3. Um terceiro aspecto é que os Portugueses passaram a acreditar no poder omnipotente de alguém para mitigar as imperfeições da Economia. A Economia de mercado é uma bênção se for bem regulada e compreendida nas suas limitações. Se esperarmos mais do que ela pode dar e se a não regularmos convenientemente então temos problemas. Internacionalmente vivemos agora o rescaldo de uma situação com origem numa fraca regulação. Nacionalmente estamos a viver uma agonia que se vai acentuar por acreditarmos em personalidades que nos diziam que o “el dorado” estava ao virar da esquina se consumíssemos mais do produzíamos (Cavaco Silva, Guterres, Durão Barroso, Santana Lopes e Sócrates). Cada um à sua maneira, todos se deram mal com a sua relação com a economia ao subestimar sempre o poder das forças que dela fazem parte.

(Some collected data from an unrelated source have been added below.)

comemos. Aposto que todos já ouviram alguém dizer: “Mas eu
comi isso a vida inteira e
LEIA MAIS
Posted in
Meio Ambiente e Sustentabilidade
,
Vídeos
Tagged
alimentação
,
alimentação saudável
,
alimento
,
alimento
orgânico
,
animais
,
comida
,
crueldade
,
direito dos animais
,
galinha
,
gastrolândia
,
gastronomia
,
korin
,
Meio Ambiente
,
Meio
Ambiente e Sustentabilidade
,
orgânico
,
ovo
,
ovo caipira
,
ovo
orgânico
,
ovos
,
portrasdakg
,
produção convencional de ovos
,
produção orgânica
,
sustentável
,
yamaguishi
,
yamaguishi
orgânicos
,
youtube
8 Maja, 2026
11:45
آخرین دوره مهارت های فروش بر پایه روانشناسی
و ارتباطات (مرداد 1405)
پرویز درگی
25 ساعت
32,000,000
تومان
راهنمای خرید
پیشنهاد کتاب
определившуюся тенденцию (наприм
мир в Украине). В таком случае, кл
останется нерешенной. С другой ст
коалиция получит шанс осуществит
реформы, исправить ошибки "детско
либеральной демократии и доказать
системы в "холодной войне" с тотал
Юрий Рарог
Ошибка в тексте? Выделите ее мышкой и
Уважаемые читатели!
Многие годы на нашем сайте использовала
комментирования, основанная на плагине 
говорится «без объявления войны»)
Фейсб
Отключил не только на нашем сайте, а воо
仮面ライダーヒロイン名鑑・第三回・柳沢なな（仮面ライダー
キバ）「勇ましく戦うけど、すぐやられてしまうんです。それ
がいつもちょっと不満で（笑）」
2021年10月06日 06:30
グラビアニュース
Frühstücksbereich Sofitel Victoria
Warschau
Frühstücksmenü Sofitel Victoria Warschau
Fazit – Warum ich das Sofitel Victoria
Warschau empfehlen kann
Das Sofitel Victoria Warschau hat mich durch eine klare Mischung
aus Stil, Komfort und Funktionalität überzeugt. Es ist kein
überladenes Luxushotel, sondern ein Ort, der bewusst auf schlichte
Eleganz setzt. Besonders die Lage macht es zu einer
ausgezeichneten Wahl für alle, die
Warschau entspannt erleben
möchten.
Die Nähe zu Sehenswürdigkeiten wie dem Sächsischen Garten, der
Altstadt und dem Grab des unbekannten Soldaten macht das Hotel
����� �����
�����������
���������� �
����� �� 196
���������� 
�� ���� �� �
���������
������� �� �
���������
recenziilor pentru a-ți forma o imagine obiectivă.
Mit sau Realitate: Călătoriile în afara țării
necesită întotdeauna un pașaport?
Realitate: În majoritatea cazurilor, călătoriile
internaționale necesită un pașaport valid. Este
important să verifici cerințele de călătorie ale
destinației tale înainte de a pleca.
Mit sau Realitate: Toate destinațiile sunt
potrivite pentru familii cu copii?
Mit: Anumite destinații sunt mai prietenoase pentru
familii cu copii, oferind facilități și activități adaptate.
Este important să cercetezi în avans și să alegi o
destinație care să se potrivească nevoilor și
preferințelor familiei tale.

4. O último aspecto tem que ver com o facto de os Portugueses pensarem que estão no centro das atenções e que o mundo gira à sua volta e à velocidade que eles pensam que deveria ser a adequada. O mundo não funciona desta forma, e aquele estado de graça que nos quiseram vender do bom aluno que tinha aderido à CEE foi o maior calote económico feito à cabeça dos Portugueses. Já nessa altura havia um outro mundo que estava a andar muito depressa e cheio de vontade de sentar à mesa. Esse outro mundo é constituído por, de entre outros, Chineses, Indianos, Indonésios, e Brasileiros. Por junto apresentam-se com cerca de 4 biliões de seres humanos, todos eles com vontade de correrem e de serem competitivos. Ha, e mais, são quase todos nossos credores.

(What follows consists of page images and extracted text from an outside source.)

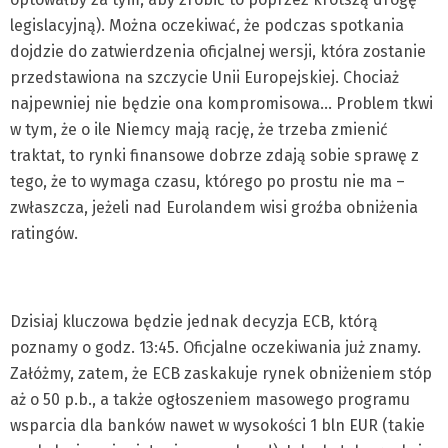
legislacyjną). Można oczekiwać, że podczas spotkania
dojdzie do zatwierdzenia oficjalnej wersji, która zostanie
przedstawiona na szczycie Unii Europejskiej. Chociaż
najpewniej nie będzie ona kompromisowa… Problem tkwi
w tym, że o ile Niemcy mają rację, że trzeba zmienić
traktat, to rynki finansowe dobrze zdają sobie sprawę z
tego, że to wymaga czasu, którego po prostu nie ma –
zwłaszcza, jeżeli nad Eurolandem wisi groźba obniżenia
ratingów.
Dzisiaj kluczowa będzie jednak decyzja ECB, którą
poznamy o godz. 13:45. Oficjalne oczekiwania już znamy.
Załóżmy, zatem, że ECB zaskakuje rynek obniżeniem stóp
aż o 50 p.b., a także ogłoszeniem masowego programu
wsparcia dla banków nawet w wysokości 1 bln EUR (takie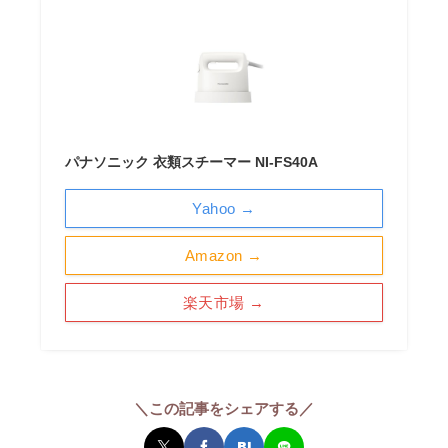
パナソニック 衣類スチーマー NI-FS40A
Yahoo →
Amazon →
楽天市場 →
＼この記事をシェアする／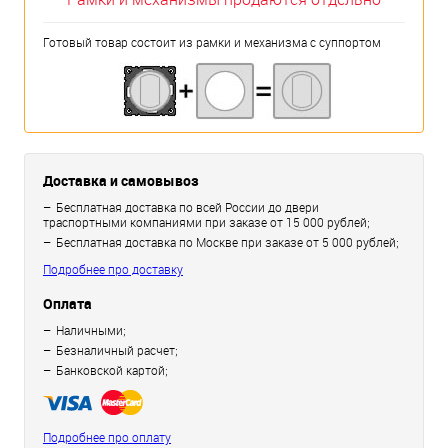
Готовый товар состоит из рамки и механизма с суппортом
Доставка и самовывоз
Бесплатная доставка по всей России до двери
траспортными компаниями при заказе от 15 000 рублей;
Бесплатная доставка по Москве при заказе от 5 000 рублей;
Подробнее про доставку
Оплата
Наличными;
Безналичный расчет;
Банковской картой;
Подробнее про оплату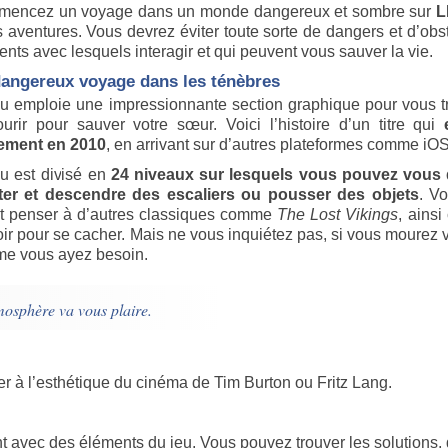
encez un voyage dans un monde dangereux et sombre sur
L
s aventures. Vous devrez éviter toute sorte de dangers et d’obs
nts avec lesquels interagir et qui peuvent vous sauver la vie.
angereux voyage dans les ténèbres
eu emploie une impressionnante section graphique pour vous 
ourir pour sauver votre sœur. Voici l’histoire d’un titre qui
ement en 2010
, en arrivant sur d’autres plateformes comme iO
eu est divisé en
24 niveaux sur lesquels vous pouvez vous d
er et descendre des escaliers ou pousser des objets
. Vo
nt penser à d’autres classiques comme
The Lost Vikings
, ains
oir pour se cacher. Mais ne vous inquiétez pas, si vous mourez
e vous ayez besoin.
mosphère va vous plaire.
r à l’esthétique du cinéma de Tim Burton ou Fritz Lang.
t avec des éléments du jeu. Vous pouvez trouver les solutions, 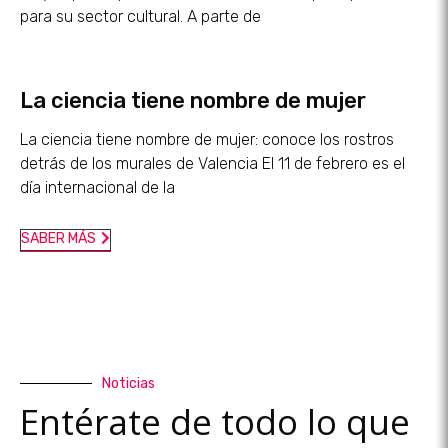
para su sector cultural. A parte de
La ciencia tiene nombre de mujer
La ciencia tiene nombre de mujer: conoce los rostros
detrás de los murales de Valencia El 11 de febrero es el
día internacional de la
SABER MÁS
Noticias
Entérate de todo lo que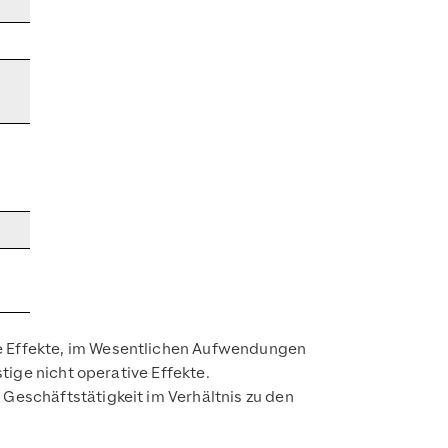
ve Effekte, im Wesentlichen Aufwendungen
tige nicht operative Effekte.
Geschäftstätigkeit im Verhältnis zu den
.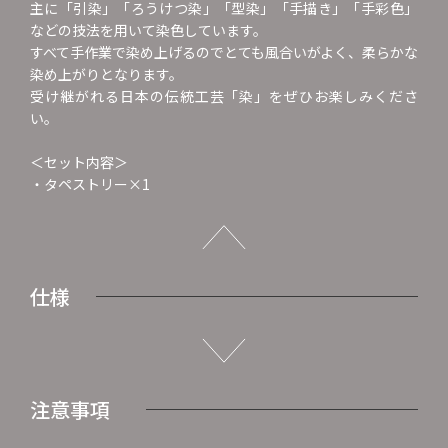
主に「引染」「ろうけつ染」「型染」「手描き」「手彩色」
などの技法を用いて染色しています。
すべて手作業で染め上げるのでとても風合いがよく、柔らかな
染め上がりとなります。
受け継がれる日本の伝統工芸「染」をぜひお楽しみくださ
い。
＜セット内容＞
・タペストリー×1
仕様
注意事項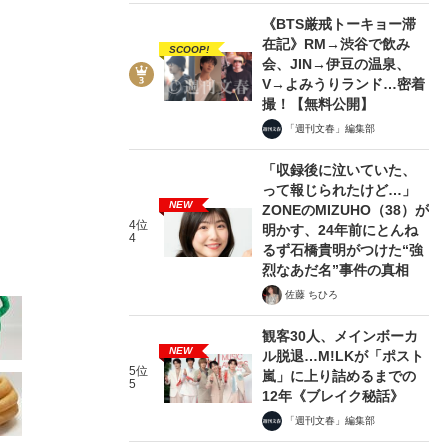
《BTS厳戒トーキョー滞
在記》RM→渋谷で飲み
SCOOP!
会、JIN→伊豆の温泉、
V→よみうりランド…密着
撮！【無料公開】
「週刊文春」編集部
57/87
「収録後に泣いていた、
って報じられたけど…」
NEW
ZONEのMIZUHO（38）が
4位
明かす、24年前にとんね
4
るず石橋貴明がつけた“強
烈なあだ名”事件の真相
佐藤 ちひろ
観客30人、メインボーカ
NEW
ル脱退…M!LKが「ポスト
5位
嵐」に上り詰めるまでの
5
12年《ブレイク秘話》
「週刊文春」編集部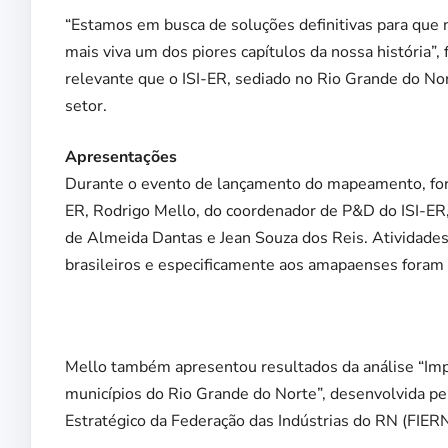
“Estamos em busca de soluções definitivas para que 
mais viva um dos piores capítulos da nossa história”,
relevante que o ISI-ER, sediado no Rio Grande do N
setor.
Apresentações
Durante o evento de lançamento do mapeamento, fora
ER, Rodrigo Mello, do coordenador de P&D do ISI-ER,
de Almeida Dantas e Jean Souza dos Reis. Atividades
brasileiros e especificamente aos amapaenses foram 
Mello também apresentou resultados da análise “Imp
municípios do Rio Grande do Norte”, desenvolvida p
Estratégico da Federação das Indústrias do RN (FIER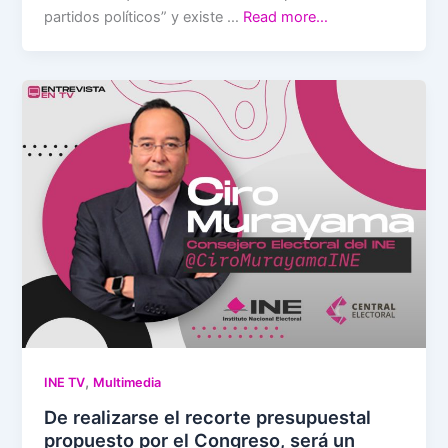
partidos políticos” y existe …
Read more…
,
INE TV
Multimedia
De realizarse el recorte presupuestal
propuesto por el Congreso, será un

A incapacidade dos Portugueses perceberem a Globalização económica é confrangedora. Perfeitamente assustador observar a ignorância e o medo de cada vez que os Portugueses captam alguma informação que possa contrariar a ideia do mundo tal e qual ele deveria ser na nossa cabeça.

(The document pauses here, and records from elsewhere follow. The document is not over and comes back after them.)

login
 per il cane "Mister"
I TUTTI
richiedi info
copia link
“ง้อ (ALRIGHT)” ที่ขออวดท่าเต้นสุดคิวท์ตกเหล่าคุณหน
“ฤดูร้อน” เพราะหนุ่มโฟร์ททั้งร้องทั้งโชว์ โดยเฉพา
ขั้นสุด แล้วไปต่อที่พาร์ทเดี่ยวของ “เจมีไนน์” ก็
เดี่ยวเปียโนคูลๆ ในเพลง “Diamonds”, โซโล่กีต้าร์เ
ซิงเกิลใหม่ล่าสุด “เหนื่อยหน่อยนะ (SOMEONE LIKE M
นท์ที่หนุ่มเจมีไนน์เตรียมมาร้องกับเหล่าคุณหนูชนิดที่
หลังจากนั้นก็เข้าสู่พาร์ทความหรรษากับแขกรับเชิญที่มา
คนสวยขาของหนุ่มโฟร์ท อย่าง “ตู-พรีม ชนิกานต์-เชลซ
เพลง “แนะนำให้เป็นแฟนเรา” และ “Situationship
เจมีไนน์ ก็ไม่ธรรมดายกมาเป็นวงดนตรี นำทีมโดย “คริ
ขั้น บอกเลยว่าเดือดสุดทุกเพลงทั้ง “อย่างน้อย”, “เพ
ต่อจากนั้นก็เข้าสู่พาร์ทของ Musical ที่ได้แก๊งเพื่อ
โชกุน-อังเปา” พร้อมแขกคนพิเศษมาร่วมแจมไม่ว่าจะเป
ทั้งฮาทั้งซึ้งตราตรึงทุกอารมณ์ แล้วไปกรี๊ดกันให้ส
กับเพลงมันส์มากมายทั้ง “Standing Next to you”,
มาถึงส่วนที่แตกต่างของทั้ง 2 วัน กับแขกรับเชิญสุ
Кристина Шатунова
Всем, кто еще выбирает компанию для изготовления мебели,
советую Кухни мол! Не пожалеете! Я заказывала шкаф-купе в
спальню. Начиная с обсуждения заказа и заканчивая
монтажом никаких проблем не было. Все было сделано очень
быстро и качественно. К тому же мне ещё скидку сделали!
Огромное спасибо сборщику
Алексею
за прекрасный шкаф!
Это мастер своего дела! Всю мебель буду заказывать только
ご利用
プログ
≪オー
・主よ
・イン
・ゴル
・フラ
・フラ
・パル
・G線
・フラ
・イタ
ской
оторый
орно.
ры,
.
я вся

Tenho muita esperança que as provações por que iremos passar nos dêem o discernimento de ouvir quem sabe, de percebermos melhor a economia e o que dela se pode esperar, de interiorizarmos que as forças que as movem devem ser lidadas com inteligência, e que o mundo não acaba nas nossas fronteiras. E acima de tudo, como que numa combinação destes elementos, percebermos que está ao nosso alcance montar uma economia diferente daquela que hoje possuímos. Haja para isso inteligência, boa estratégia, e audácia.